Chapter VI: "The Stranger Again"

~ Danny, the narrator:
  "A moment passed while I considered the possibility that I had gone stark raving mad . . ."
~ Terrence Titwillow, "the fellow who wrote all those spine-chilling mystery yarns":
  ". . . they said that my plots were growing more and more silly with every succeeding novel."
~ Pierre, "the Personable Parisian":
  "I saw him and thought instantly that I was in the throes of a staggering hangover."
~ Snodbury Snipe, "the super-sleuth of society":
  "He says that he can offer his valuable sleuthing abilities to the local constabulary and solve the thing in more than record time. He says he's merely waiting until the moment when they are completely stymied. Then he will step into the mystery, very dramatically . . ."
~ Lady Ashington, "the eccentric dowager fence":
  ". . . she was there, gloriously drunk and peering owlishly down at me through her lorgnette."
~ The stranger:
  "I jumped on him. I hit him in the face. I rolled him down the steps. I called him every name I could think of. I threatened him with murder and mayhem if I ever set eyes on him again. I finally stopped, but only from lack of breath."

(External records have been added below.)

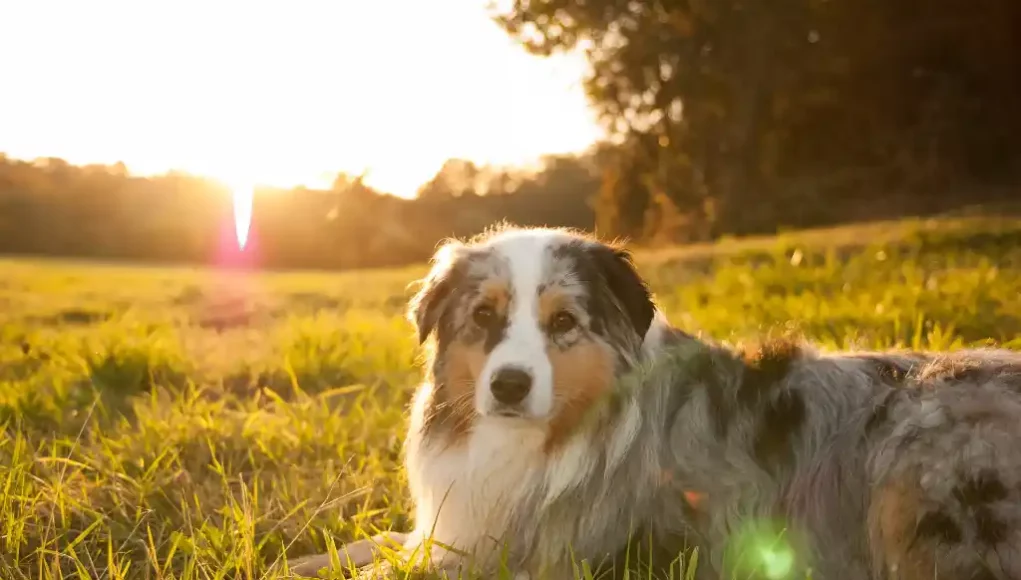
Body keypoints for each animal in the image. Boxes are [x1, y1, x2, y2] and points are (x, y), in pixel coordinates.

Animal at [289, 224, 1021, 575]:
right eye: (484, 316)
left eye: (563, 322)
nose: (509, 385)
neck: (542, 441)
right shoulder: (456, 528)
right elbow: (371, 545)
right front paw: (299, 558)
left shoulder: (558, 558)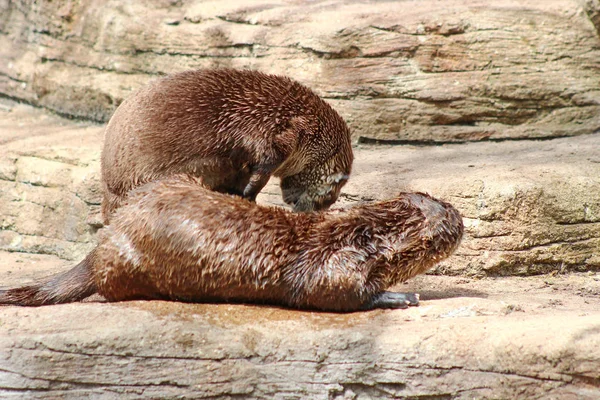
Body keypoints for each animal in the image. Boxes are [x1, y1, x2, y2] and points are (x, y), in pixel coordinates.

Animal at [0, 177, 464, 310]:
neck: (357, 234)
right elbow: (335, 293)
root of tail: (106, 239)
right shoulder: (330, 263)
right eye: (445, 224)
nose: (459, 217)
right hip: (124, 264)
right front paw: (400, 296)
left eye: (440, 200)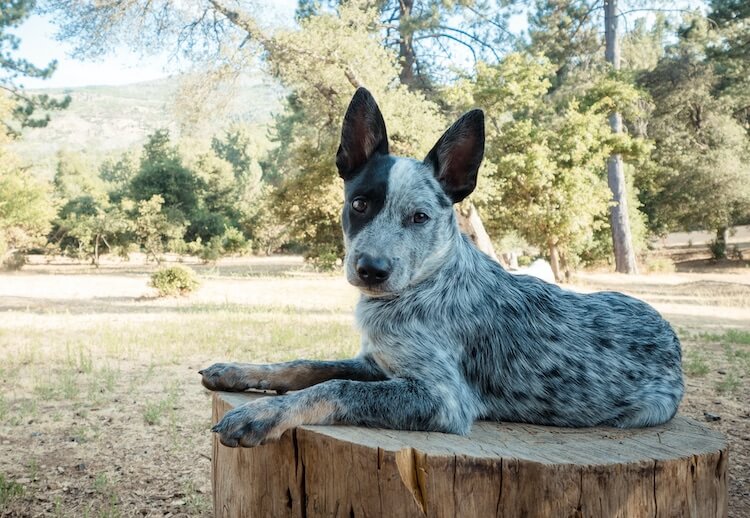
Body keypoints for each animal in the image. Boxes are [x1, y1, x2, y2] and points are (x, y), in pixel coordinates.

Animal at [201, 87, 688, 448]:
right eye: (360, 204)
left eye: (420, 217)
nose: (371, 269)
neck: (424, 286)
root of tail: (670, 332)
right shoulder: (377, 363)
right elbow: (307, 366)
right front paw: (242, 372)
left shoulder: (442, 398)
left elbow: (332, 387)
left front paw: (264, 413)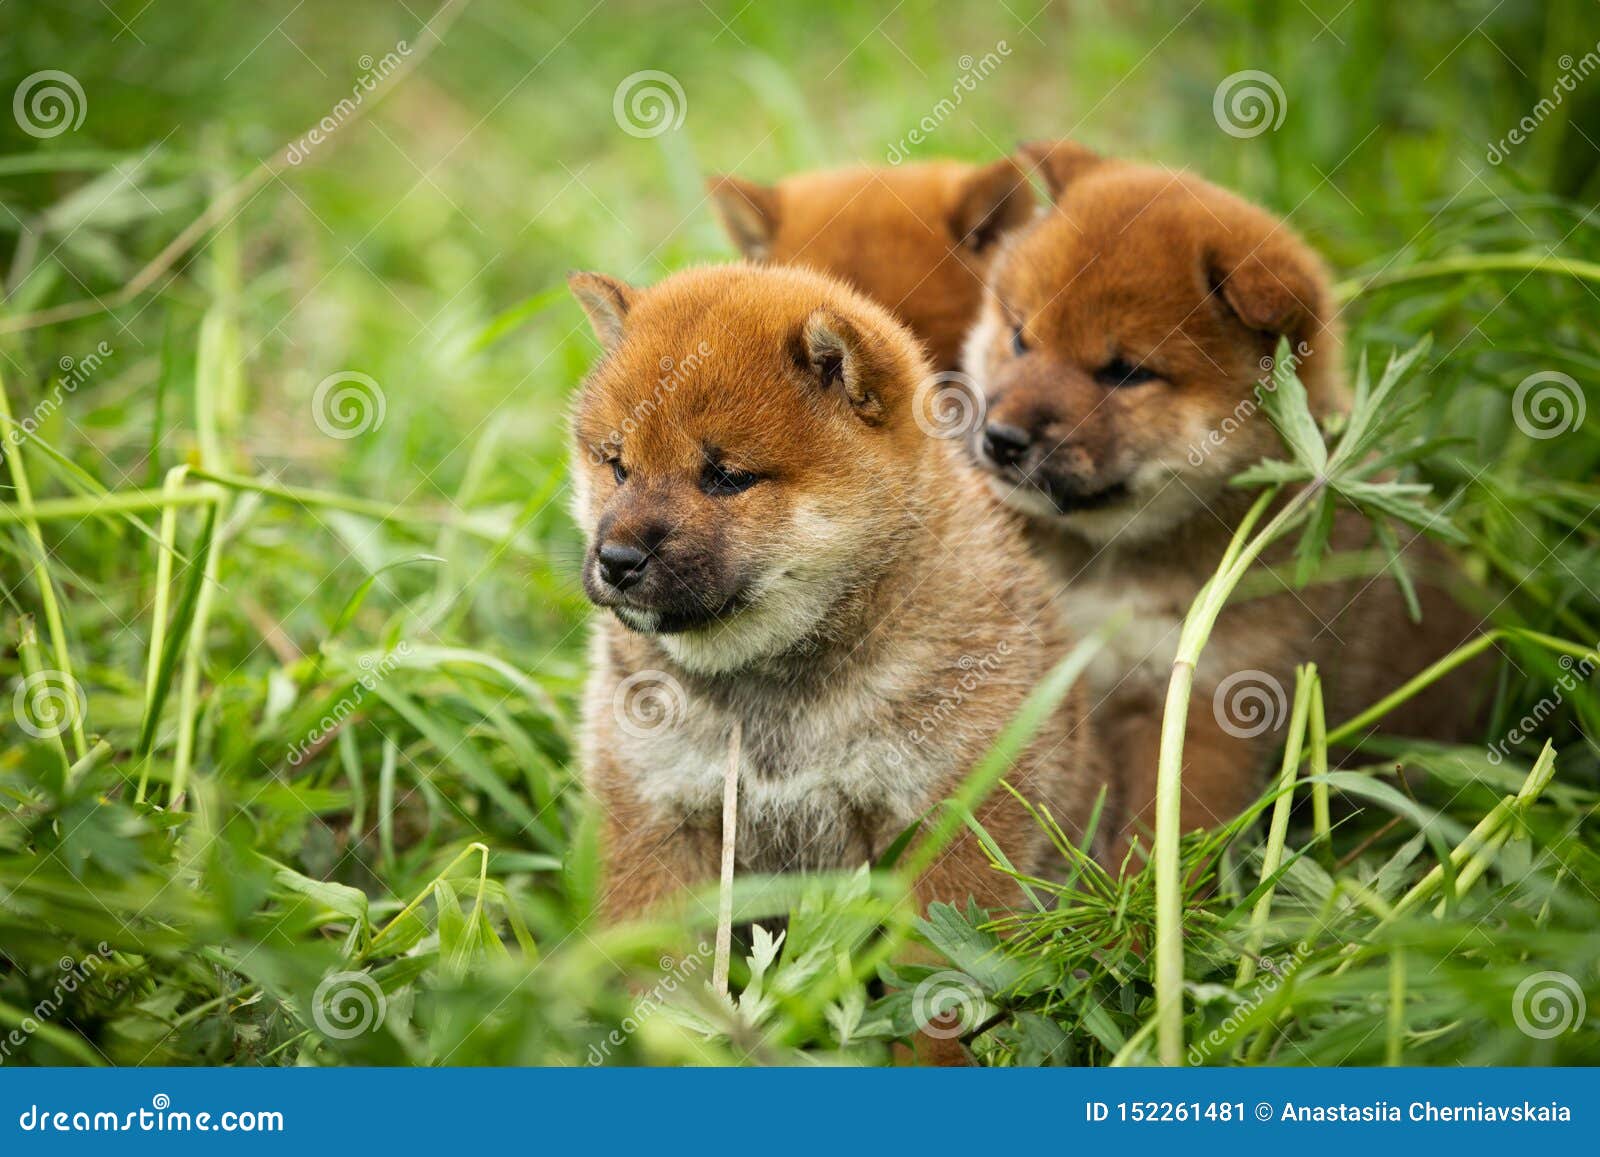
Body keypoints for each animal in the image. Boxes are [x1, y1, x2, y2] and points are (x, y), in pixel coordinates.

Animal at [953, 140, 1478, 857]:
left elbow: (1164, 830)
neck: (1115, 561)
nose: (1001, 438)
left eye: (1126, 373)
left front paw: (1138, 891)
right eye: (1019, 337)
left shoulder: (1209, 704)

- The plot gimmick O'Brien uses in the story has been exploited ad nauseum by scribblers, especially those writing for television and the movies (you've probably seen a show using it), and while today's author certainly wasn't the first to make use of it, we're happy to give him, after a slow start, points for making it entertaining. One similar story that springs immediately to mind is Stephen King's "Word Processor of the Gods" (1983), from forty-two years later; unless you've read King's story, you would do well to read "Similar Plotlines" just below the Wikipedia synopsis (HERE; SPOILERS), which gives a short summary of other analogous stories, although it overlooks "Three Terrible People."

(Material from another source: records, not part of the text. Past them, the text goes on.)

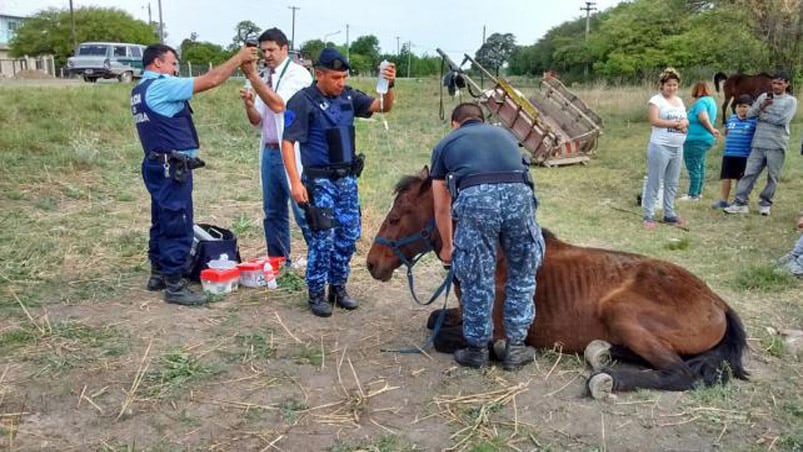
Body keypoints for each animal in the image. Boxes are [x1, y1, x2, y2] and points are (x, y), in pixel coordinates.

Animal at [368, 169, 752, 400]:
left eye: (396, 217)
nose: (373, 263)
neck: (497, 254)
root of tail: (717, 301)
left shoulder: (486, 325)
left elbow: (447, 337)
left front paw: (500, 350)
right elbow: (433, 319)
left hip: (621, 312)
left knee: (678, 373)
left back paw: (607, 379)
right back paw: (602, 353)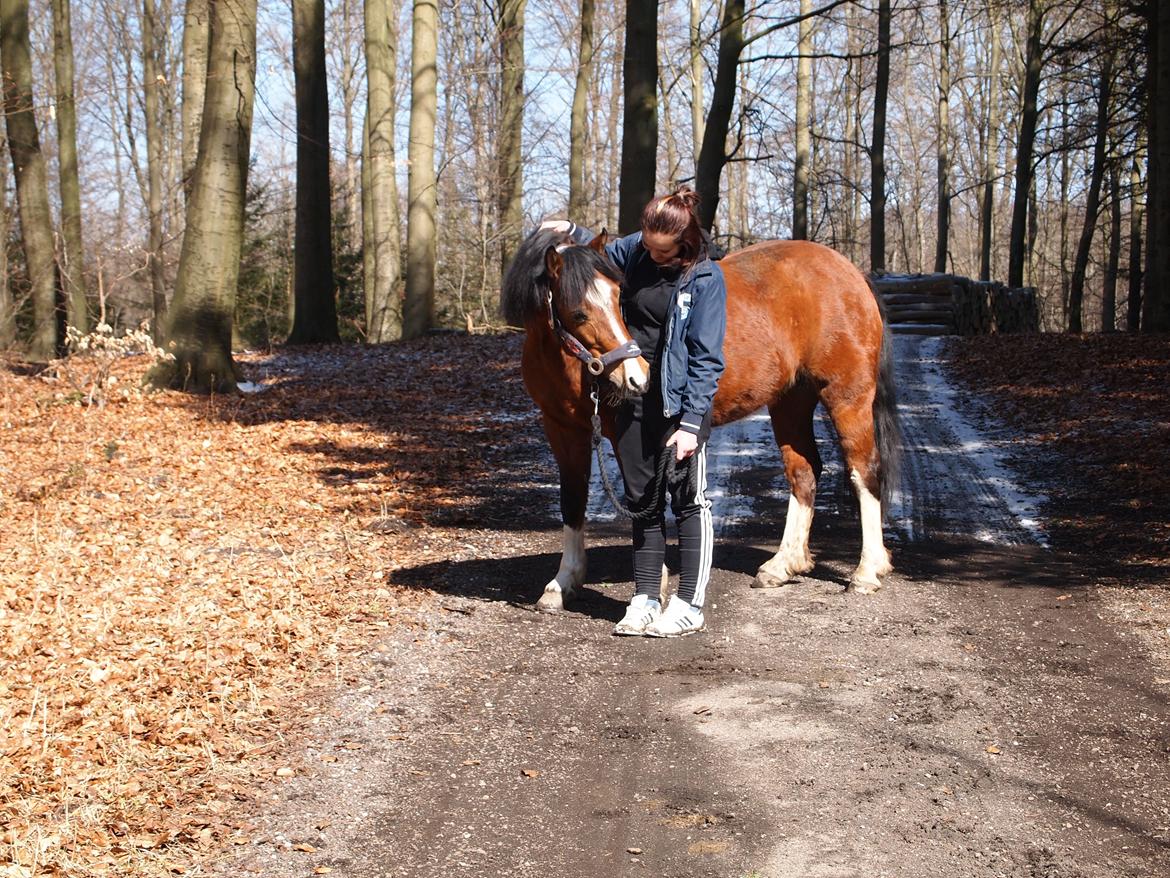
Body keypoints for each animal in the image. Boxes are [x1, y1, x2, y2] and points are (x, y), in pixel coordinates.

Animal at [498, 227, 898, 613]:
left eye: (617, 297)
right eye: (579, 313)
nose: (637, 378)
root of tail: (852, 274)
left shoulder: (630, 437)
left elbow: (643, 502)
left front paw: (653, 585)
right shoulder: (563, 432)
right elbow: (573, 501)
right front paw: (563, 583)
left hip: (847, 397)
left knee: (864, 470)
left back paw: (867, 571)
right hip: (791, 401)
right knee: (804, 473)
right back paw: (783, 565)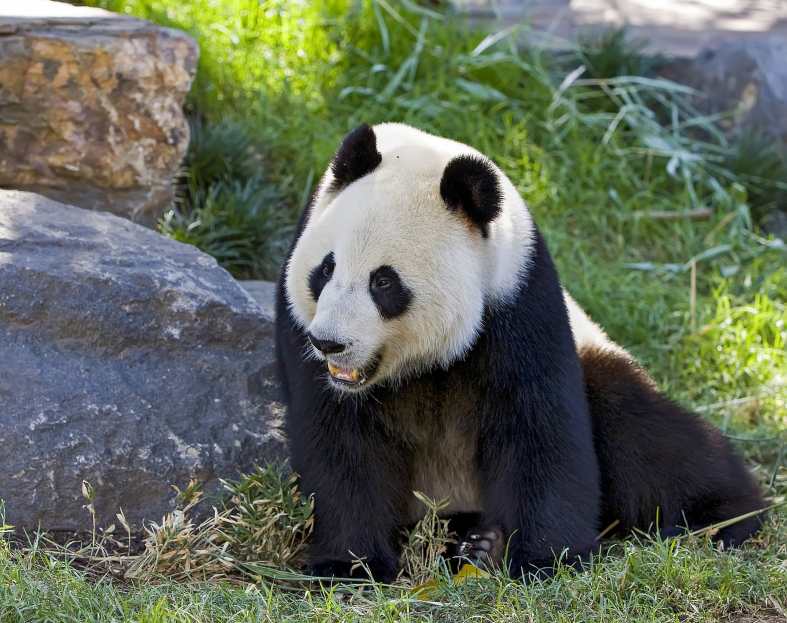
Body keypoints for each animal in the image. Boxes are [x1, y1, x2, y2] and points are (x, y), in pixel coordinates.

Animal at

- "Pierre went out like the Lindbergh Beacon," a reference to this: "In 1930, in downtown Chicago, an aviation beacon honoring [Charles] Lindbergh was added to the Palmolive Building." — Wikipedia (HERE)
- ONTOS's latest encounter with David Wright O'Brien, one of our favorite authors, also using his John York Cabot alias, was with his "Murder in the Past" time travel tale last March (HERE); for more info about him just follow the links there.